Contact: Laurieo@californiatomorrow.org
California Tomorrow
1904 Franklin Street, Suite 300
Oakland, CA 94612
(510) 496-0220, ext. 321
Dr. Robert Rueda
Robert Rueda is a professor in the area of Psychology in Education at the Rossier School of Education at the University of Southern California. He completed his doctoral work at the University of California at Los Angeles in Educational Psychology and Special Education, and completed a postdoctoral fellowship at the Laboratory of Comparative Human Cognition at the University of California, San Diego. His research has focused on the sociocultural basis of motivation and instruction, with a focus reading and literacy in English learners, students in at-risk conditions, and students with mild learning handicaps. He has most recently been affiliated with two major national research Centers, CREDE (Center for Excellence, Diversity, and Education at the University of California at Santa Cruz), and CIERA (Center for the Improvement of Early Reading Achievement at the University of Michigan), and serves on the Advisory Board of CRESST (Center for Research on Evaluation, Standards, and Student Testing at the University of California at Los Angeles).

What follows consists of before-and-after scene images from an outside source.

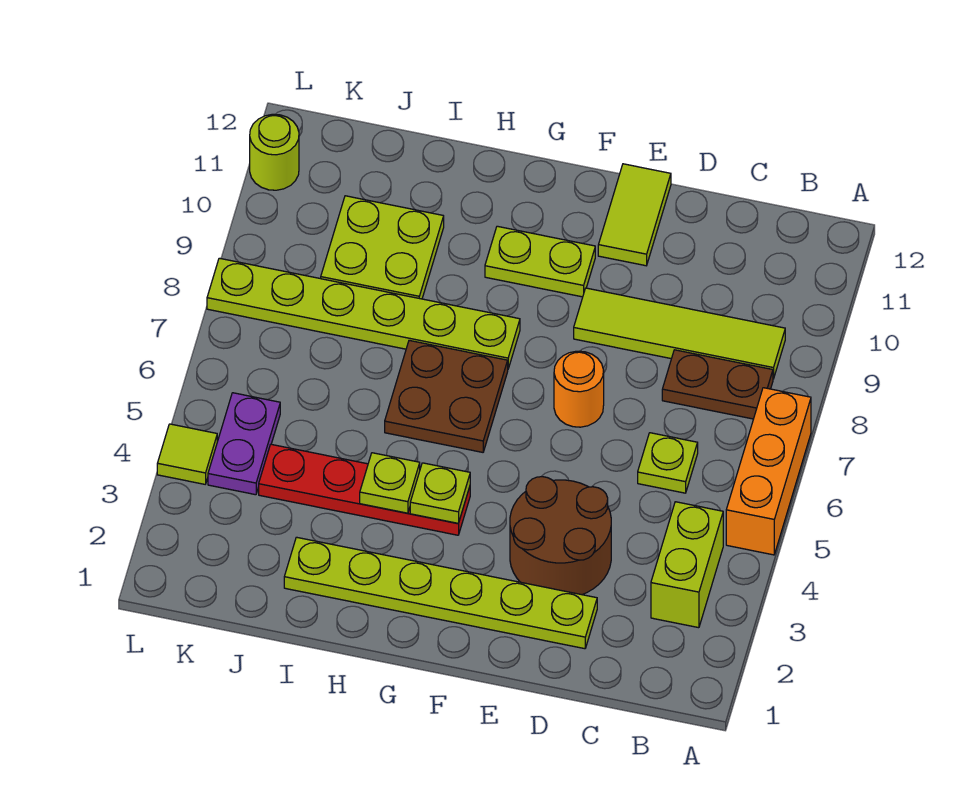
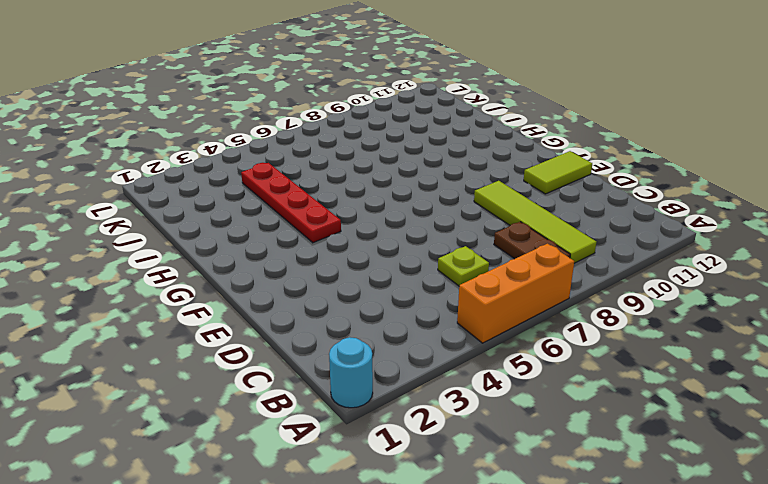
cyan 1x1 round brick [329,337,373,408] -> none
none -> lime 1x2 brick [651,502,723,628]
none -> lime 1x6 plate [284,537,597,649]
none -> brown 2x2 round brick [510,477,611,595]

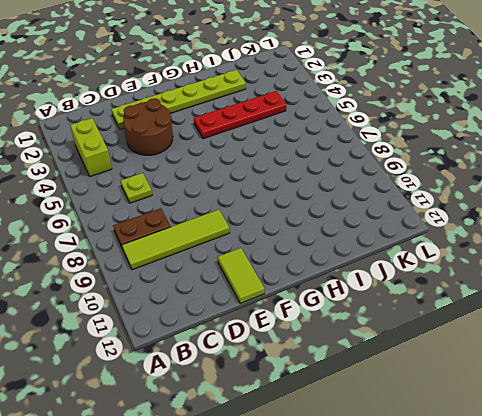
none -> orange 1x3 brick [726,388,811,555]
none -> orange 1x1 round brick [554,351,604,427]
none -> lime 1x2 plate [485,226,595,297]

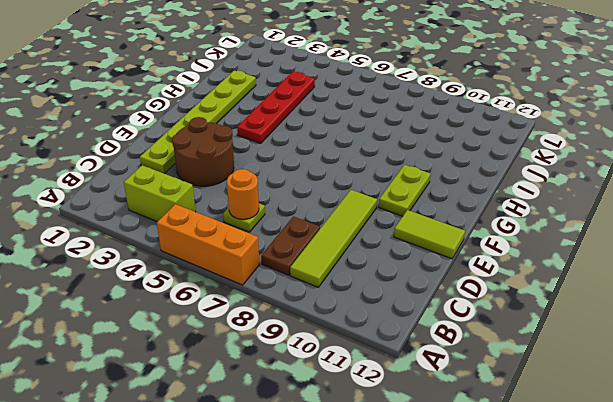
orange 1x1 round brick [227,169,259,219] -> orange 1x1 round brick moved to [554,351,604,427]
none -> brown 2x2 plate [385,340,508,452]
none -> lime 1x6 plate [207,258,520,368]
none -> lime 2x2 plate [321,196,444,299]

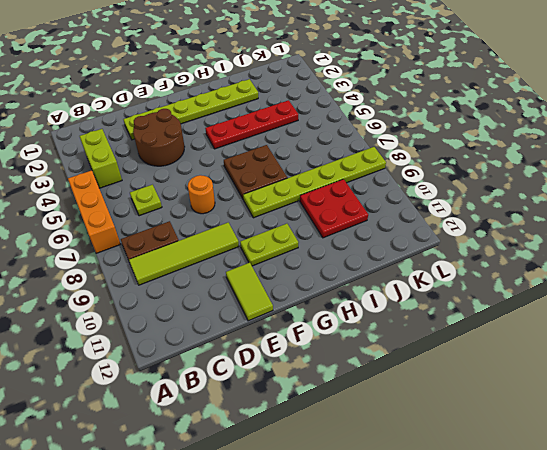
red 2x2 plate [300,179,368,238] -> lime 2x2 plate [321,196,444,299]
none -> purple 1x2 plate [208,393,280,495]
none -> lime 1x1 tile [157,424,217,484]
none -> lime 1x1 round brick [250,114,299,190]

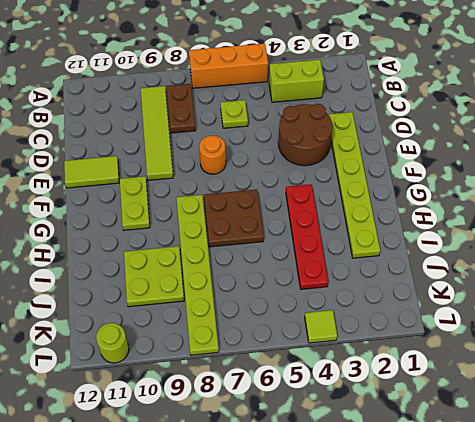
none -> purple 1x2 plate [208,393,280,495]
none -> lime 1x1 plate [410,463,470,523]
none -> lime 1x1 plate [360,453,420,513]

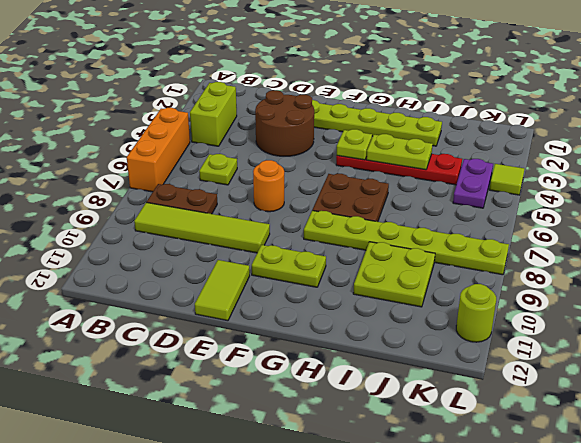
lime 1x2 plate [367,134,433,170] -> lime 1x1 plate [360,453,420,513]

His most recent work is examining motivational and sociocultural aspects of reading comprehension, and recently completed work has focused on how paraeducators mediate instruction and provide cultural scaffolding to English-learners, and on issues of reading engagement among inner-city immigrant students in a central city community. He has consulted with a variety of professional, educational, and government organizations, has spoken at a wide range of professional meetings, and has published widely in the previously mentioned areas. He served as a panel member on the National Academy of Science Report on the Overrepresentation of Minority Students in Special Education, and also as a member of the National Literacy Panel (SRI International and Center for Applied Linguistics) which recently released its report on issues in early reading with English language learners.